Contrary to initial reports in the Russian media, there was only one explosion but the national anti-terrorism committee, made up of officials from parliament and the security services, said an additional, unexploded bomb was later found in a carriage at Ploshchad Vosstaniya.

This device was much larger at 1kg and designed to look like a fire extinguisher. It now appears this tragic event could have been much worse.

Unsurprisingly, the Russian president, Vladimir Putin, said investigators would "prioritise terrorism" as they searched for the cause and told waiting reporters he had already been briefed by the head of the federal security service, or FSB.

The leader was in St Petersburg at the time, preparing for a meeting with the Belarusian president Alexander Lukashenko.

"Unfortunately, we have to start our meeting like this," he told waiting reporters. "I have instructed the city authorities to give all the required support to families of the victims."

The Russian state maintains a formidable security infrastructure - resources that Mr Putin will now direct at uncovering the culprits of an attack that has killed at least 14.

However, it is unlikely this explosion will have come as a surprise to members of the country's intelligence services.

As in other parts of Europe, Russian civilians and Russian cities are potential targets for so-called Islamic State.

We know that because members of IS have published videos online, in the Russian language, threatening revenge for Russia's role in Syria as Bashar al Assad's principle backer.

IS claimed responsibility for the deaths of 219 Russians travelling home from Egypt in an airliner operated by Metrojet in 2015.
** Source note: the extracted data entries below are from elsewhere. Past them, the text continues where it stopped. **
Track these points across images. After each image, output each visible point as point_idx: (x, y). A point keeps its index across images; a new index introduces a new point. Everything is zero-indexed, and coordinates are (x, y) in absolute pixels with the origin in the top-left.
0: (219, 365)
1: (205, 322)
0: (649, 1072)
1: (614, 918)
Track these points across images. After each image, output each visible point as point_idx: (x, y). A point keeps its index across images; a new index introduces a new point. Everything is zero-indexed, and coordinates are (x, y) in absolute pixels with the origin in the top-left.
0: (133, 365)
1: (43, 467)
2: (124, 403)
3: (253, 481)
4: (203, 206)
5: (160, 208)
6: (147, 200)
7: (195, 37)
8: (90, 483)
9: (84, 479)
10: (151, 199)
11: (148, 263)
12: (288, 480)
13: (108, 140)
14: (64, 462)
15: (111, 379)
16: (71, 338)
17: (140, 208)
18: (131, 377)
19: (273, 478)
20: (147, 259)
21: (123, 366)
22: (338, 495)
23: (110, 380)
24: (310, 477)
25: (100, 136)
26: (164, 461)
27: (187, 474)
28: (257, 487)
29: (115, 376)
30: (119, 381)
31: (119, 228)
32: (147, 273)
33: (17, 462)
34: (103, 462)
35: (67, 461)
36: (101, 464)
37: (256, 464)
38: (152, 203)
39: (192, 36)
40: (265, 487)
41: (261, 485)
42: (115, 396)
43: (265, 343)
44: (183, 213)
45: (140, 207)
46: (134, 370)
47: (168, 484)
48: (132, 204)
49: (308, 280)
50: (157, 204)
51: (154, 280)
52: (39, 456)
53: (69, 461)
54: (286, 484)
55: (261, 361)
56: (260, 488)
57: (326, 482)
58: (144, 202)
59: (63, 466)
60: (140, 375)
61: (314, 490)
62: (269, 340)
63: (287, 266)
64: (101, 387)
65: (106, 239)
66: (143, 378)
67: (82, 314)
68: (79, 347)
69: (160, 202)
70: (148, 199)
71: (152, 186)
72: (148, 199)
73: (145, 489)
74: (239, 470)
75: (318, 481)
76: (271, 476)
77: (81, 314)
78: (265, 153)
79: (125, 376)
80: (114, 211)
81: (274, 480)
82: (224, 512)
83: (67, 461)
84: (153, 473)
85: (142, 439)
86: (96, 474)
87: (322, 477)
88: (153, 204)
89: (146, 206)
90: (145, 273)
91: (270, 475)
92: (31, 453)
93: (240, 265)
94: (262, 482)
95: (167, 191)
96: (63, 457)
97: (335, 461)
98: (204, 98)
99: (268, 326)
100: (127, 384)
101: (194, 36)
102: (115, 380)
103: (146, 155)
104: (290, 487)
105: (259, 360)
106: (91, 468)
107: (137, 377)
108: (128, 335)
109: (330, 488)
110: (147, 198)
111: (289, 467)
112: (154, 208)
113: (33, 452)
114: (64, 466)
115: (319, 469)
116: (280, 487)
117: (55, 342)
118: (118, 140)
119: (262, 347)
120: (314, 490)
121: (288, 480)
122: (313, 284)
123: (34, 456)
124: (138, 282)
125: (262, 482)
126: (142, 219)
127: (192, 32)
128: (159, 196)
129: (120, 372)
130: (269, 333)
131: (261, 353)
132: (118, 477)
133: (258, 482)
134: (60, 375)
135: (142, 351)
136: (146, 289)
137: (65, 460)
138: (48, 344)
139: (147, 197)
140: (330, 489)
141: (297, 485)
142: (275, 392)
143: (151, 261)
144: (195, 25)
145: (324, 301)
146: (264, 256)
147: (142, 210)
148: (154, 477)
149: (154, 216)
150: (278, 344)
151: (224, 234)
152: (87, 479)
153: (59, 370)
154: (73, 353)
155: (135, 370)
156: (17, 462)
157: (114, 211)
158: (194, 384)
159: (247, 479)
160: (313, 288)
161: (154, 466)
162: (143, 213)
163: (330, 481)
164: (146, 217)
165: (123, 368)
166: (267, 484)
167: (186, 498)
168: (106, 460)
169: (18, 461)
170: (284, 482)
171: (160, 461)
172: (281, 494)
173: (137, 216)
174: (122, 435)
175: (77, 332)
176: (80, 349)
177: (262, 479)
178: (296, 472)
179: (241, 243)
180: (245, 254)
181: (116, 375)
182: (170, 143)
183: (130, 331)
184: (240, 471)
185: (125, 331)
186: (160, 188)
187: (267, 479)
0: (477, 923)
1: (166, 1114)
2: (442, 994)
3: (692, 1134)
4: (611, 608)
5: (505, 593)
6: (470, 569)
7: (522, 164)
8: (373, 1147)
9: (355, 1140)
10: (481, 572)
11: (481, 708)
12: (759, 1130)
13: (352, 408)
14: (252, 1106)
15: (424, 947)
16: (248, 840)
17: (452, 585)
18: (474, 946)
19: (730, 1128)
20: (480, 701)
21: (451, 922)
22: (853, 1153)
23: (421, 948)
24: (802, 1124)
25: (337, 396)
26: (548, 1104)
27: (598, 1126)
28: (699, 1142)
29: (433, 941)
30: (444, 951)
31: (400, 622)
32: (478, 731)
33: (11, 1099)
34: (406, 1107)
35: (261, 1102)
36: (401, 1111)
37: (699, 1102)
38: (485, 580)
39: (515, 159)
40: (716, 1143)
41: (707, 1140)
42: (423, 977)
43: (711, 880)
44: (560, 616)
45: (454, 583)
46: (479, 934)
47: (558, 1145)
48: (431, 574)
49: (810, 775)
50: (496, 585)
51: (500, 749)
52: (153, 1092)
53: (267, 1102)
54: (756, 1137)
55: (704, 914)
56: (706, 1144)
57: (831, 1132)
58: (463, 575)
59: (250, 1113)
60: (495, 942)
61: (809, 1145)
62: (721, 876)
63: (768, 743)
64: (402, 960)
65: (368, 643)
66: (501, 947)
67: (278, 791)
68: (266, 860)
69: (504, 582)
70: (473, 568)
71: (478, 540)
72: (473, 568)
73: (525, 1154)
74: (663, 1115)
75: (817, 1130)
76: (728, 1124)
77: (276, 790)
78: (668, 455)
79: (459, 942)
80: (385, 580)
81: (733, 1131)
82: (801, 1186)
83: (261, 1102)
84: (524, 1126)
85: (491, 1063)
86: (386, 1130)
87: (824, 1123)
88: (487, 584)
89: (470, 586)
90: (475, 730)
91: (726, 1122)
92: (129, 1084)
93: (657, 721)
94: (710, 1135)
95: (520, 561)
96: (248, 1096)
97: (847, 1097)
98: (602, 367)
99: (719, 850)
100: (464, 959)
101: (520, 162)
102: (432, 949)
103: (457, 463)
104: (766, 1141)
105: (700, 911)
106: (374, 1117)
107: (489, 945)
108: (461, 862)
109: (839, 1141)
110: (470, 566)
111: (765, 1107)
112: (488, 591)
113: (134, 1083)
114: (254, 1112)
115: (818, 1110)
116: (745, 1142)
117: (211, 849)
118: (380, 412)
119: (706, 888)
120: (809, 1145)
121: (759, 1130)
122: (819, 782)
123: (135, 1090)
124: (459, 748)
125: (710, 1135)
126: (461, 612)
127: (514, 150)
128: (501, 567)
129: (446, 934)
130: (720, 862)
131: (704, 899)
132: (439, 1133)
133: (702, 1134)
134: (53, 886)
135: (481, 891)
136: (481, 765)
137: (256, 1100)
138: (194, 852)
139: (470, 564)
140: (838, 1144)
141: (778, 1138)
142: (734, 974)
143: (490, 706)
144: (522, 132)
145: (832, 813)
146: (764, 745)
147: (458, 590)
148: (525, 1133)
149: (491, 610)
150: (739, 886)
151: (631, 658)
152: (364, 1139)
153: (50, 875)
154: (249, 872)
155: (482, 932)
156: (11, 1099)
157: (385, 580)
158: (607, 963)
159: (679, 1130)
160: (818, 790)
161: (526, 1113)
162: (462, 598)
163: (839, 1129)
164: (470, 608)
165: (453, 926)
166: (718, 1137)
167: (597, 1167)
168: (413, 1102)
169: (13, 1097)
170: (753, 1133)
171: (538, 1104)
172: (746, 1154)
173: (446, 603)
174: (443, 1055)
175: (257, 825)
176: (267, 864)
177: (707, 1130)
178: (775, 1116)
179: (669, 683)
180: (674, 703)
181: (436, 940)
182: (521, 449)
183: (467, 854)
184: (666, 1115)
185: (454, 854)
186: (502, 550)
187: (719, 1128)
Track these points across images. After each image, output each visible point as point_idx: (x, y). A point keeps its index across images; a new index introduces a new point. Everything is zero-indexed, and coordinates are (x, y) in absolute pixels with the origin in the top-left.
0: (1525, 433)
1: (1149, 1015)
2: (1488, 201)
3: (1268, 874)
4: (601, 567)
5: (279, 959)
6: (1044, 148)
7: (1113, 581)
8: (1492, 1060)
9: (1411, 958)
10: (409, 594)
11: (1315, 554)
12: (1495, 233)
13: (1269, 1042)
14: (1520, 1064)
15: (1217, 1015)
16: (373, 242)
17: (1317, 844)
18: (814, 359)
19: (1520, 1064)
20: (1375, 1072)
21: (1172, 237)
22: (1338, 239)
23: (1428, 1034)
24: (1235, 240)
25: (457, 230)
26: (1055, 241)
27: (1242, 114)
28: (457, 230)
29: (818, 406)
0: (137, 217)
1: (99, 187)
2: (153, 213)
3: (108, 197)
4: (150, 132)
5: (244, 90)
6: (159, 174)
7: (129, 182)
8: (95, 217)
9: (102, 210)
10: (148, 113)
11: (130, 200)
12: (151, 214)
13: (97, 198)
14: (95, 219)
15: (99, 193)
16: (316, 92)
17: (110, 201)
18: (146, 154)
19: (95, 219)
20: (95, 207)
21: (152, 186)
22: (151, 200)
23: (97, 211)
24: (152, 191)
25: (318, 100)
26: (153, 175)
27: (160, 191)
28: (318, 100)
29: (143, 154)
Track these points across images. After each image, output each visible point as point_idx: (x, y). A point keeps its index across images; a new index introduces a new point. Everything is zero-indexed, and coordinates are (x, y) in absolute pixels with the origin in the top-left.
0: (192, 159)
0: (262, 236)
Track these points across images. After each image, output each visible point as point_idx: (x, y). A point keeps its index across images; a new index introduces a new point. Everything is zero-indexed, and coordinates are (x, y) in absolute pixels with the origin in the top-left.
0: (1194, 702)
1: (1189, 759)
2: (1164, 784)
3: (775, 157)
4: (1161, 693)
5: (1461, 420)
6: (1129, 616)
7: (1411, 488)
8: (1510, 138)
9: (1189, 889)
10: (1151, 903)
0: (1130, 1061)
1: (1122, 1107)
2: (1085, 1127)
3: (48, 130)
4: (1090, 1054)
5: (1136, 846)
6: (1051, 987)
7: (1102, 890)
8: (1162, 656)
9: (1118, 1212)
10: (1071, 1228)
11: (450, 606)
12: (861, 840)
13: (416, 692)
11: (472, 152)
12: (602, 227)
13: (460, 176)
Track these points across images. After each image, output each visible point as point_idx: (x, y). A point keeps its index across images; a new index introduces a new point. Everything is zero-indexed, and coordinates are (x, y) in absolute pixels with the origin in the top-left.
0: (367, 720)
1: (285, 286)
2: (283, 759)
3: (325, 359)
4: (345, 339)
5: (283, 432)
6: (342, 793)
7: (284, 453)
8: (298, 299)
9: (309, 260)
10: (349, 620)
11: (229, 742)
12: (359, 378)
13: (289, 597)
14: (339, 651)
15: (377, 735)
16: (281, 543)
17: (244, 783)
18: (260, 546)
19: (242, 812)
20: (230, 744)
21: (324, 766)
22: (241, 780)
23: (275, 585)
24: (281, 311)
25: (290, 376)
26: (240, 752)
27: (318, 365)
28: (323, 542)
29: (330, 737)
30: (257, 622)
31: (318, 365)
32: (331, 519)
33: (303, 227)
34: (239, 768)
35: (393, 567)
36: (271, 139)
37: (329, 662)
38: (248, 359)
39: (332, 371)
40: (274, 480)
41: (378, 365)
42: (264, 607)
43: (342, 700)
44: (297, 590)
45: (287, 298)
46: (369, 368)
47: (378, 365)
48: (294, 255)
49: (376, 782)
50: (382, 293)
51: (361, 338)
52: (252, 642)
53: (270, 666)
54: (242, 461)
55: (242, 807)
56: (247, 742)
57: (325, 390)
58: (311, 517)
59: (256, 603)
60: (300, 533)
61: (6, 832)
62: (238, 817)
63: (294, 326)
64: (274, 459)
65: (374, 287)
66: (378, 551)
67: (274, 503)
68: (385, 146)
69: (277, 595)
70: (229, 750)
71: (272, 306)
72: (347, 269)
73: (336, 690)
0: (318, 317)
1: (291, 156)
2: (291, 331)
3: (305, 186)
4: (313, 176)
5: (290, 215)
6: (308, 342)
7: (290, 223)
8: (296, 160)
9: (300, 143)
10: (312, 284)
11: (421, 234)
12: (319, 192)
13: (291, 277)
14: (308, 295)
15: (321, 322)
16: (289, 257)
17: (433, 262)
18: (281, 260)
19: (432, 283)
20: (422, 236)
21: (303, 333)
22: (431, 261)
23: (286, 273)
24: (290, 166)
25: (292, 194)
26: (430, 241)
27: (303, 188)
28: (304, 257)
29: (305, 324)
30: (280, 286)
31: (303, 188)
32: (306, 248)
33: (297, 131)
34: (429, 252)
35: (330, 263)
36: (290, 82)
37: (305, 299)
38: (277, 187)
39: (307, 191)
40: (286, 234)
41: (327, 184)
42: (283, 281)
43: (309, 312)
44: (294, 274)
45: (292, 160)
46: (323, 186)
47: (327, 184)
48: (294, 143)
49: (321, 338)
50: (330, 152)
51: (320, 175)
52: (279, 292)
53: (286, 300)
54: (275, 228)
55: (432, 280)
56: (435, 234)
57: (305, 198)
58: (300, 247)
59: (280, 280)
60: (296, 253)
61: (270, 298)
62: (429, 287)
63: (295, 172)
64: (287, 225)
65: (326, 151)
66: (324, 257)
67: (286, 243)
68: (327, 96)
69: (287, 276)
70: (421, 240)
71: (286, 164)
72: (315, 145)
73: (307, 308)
The aircraft blew up 23 minutes after take-off from Sharm El Sheikh airport. Investigators later said a large bomb had been loaded in the luggage hold.

On Russian soil, two separate suicide attacks in the city of Volgograd took the lives of 34 in 2013.

The bombers claimed responsibility, in Russian, in the name of the "Caucasus Emirate" - an Islamic separatist group, but terrorist attacks in Russia have been relatively rare in recent years.

By means of explanation, analysts believe thousands of men active in extremist circles have travelled south in order to fight with IS and other groups in Syria and Iraq.

Mr Putin has justified his country's actions in Syria in this context - better to fight an estimated 7,000 extremists from the ex-Soviet republics in the Middle East, he says, than to wage war with them at home.

Still, Russia's expansive and highly risky foreign policy has created plenty of enemies - the sort of people who may wish to do him and his countrymen harm.

And the bombs on the St Petersburg metro system serve as a reminder to all that Mr Putin's Russia is vulnerable too.